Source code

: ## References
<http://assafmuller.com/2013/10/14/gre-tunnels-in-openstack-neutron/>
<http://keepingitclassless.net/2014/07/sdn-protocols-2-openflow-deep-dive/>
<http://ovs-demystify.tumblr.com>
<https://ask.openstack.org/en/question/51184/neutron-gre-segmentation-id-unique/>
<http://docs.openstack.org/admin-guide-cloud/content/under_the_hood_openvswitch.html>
-=-=-
[Exercise directions] The lines to return are those in the material above that hold "neutron".

[Task answer]
<http://assafmuller.com/2013/10/14/gre-tunnels-in-openstack-neutron/>
<https://ask.openstack.org/en/question/51184/neutron-gre-segmentation-id-unique/>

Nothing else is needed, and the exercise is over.